What the exercise asks. Up to and including the line that holds "ring pip: (152, 405)", copy every line of the records below exactly, starting at the first; leave pictures out.

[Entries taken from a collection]
=== Begin Enclosure ===

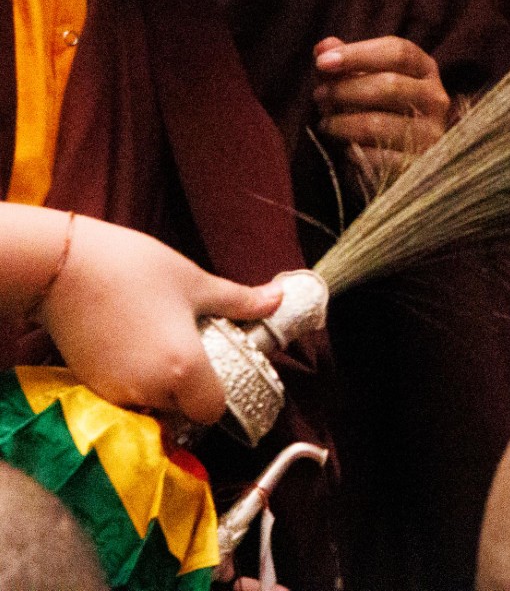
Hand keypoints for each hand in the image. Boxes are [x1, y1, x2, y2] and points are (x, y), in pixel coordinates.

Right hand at [38, 218, 281, 424]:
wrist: (63, 267)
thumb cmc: (136, 270)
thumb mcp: (196, 283)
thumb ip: (240, 301)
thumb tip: (278, 300)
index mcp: (184, 370)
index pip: (212, 411)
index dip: (220, 394)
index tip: (221, 368)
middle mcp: (149, 391)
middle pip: (182, 411)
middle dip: (192, 388)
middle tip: (195, 349)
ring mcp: (115, 392)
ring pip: (152, 405)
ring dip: (162, 386)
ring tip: (163, 343)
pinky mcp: (89, 386)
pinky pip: (125, 396)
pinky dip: (135, 381)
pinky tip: (135, 346)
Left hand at [315, 36, 450, 191]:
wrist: (399, 163)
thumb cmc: (378, 112)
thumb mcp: (361, 83)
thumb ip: (344, 64)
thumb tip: (324, 46)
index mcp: (425, 70)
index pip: (398, 51)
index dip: (357, 54)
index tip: (321, 62)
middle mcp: (435, 99)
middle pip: (390, 84)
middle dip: (345, 89)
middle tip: (319, 95)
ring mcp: (431, 133)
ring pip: (378, 123)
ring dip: (341, 122)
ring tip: (326, 123)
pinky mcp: (418, 164)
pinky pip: (376, 156)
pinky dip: (353, 152)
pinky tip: (346, 148)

=== End Enclosure ===

Task result.
Hand keypoints for each hand in the image. Boxes are [x1, y1, x2, y2] and points are (x, y), in pixel coordinates.

Right hand at [38, 218, 281, 424]:
wrist: (63, 267)
thumb cmc: (136, 270)
thumb mcp: (196, 283)
thumb ip: (240, 301)
thumb tip: (278, 300)
index mcp: (184, 370)
index pip: (212, 411)
index dip: (220, 394)
index tip: (221, 368)
middle mcp: (149, 391)
middle pip: (182, 411)
middle dip: (192, 388)
middle tip: (195, 349)
ring mcp: (115, 392)
ring pip: (152, 405)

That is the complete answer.